» **Exercise prompt**:
The expected result is the full set of records, copied precisely, with images dropped.
---
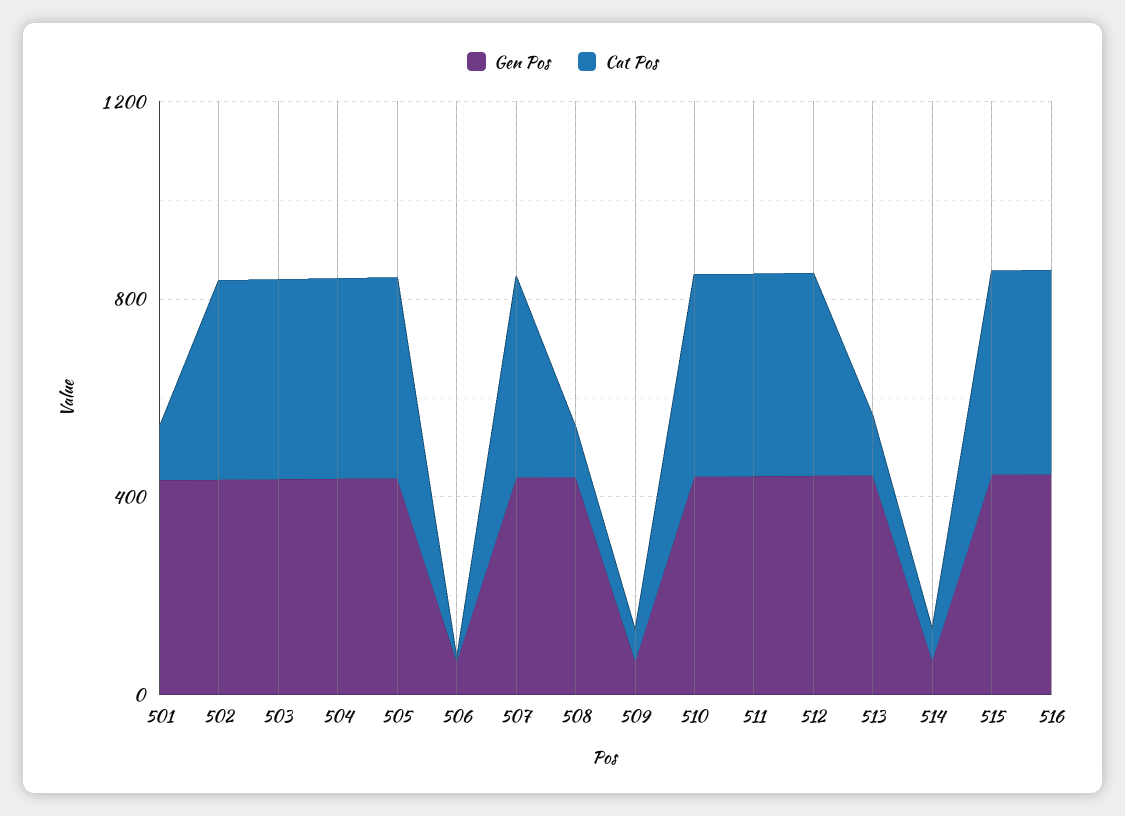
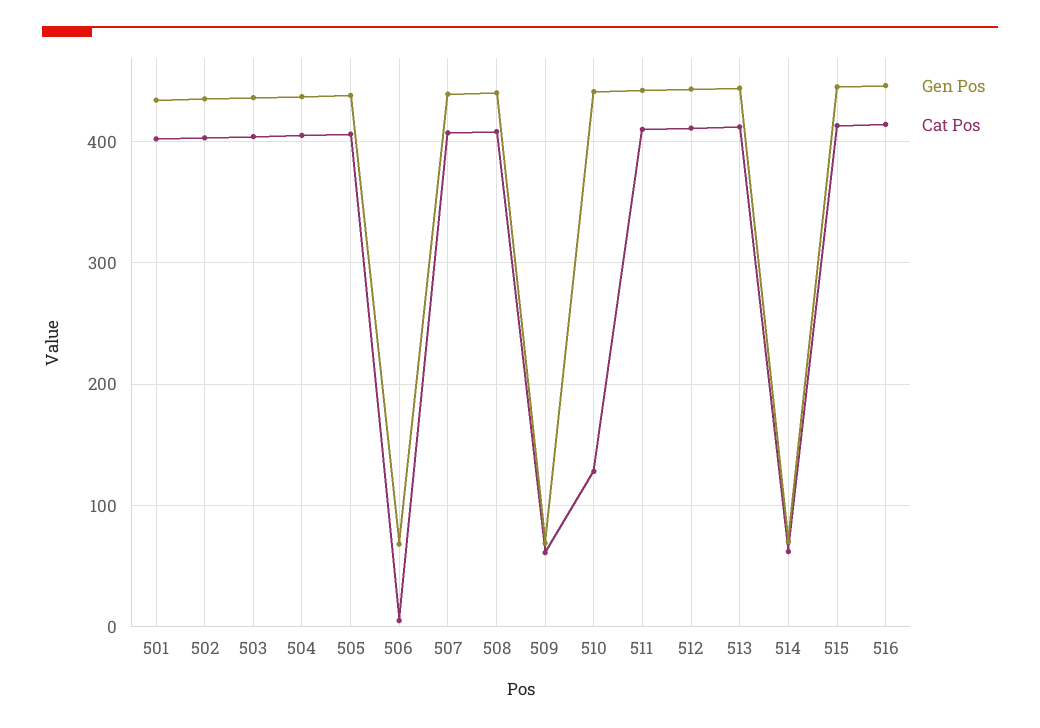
  {
    "Gen Pos": {
      "501": 430,
      "502": 440,
      "503": 440,
      "504": 440,
      "505": 440,
      "506": 70,
      "507": 440,
      "508": 440,
      "509": 70,
      "510": 440,
      "511": 440,
      "512": 440,
      "513": 440,
      "514": 70,
      "515": 450,
      "516": 450
    },
    "Cat Pos": {
-     "501": 100,
+     "501": 400,
      "502": 400,
      "503": 400,
      "504": 410,
      "505": 410,
      "506": 10,
      "507": 410,
-     "508": 100,
+     "508": 410,
      "509": 60,
-     "510": 400,
+     "510": 130,
      "511": 410,
      "512": 410,
-     "513": 100,
+     "513": 410,
      "514": 60,
      "515": 410,
      "516": 410
    }
  }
---
» **Task response**:
  {
    "Gen Pos": {
      "501": 430,
      "502": 440,
      "503": 440,
      "504": 440,
      "505": 440,
      "506": 70,
      "507": 440,
      "508": 440,
      "509": 70,
      "510": 440,
      "511": 440,
      "512": 440,
      "513": 440,
      "514": 70,
      "515": 450,
      "516": 450
    },
    "Cat Pos": {
-     "501": 100,
+     "501": 400,
      "502": 400,
      "503": 400,
      "504": 410,
      "505": 410,
      "506": 10,
      "507": 410,
-     "508": 100,
+     "508": 410,
      "509": 60,
-     "510": 400,
+     "510": 130,
      "511": 410,
      "512": 410,
-     "513": 100,
+     "513": 410,
      "514": 60,
      "515": 410,
      "516": 410
    }
  }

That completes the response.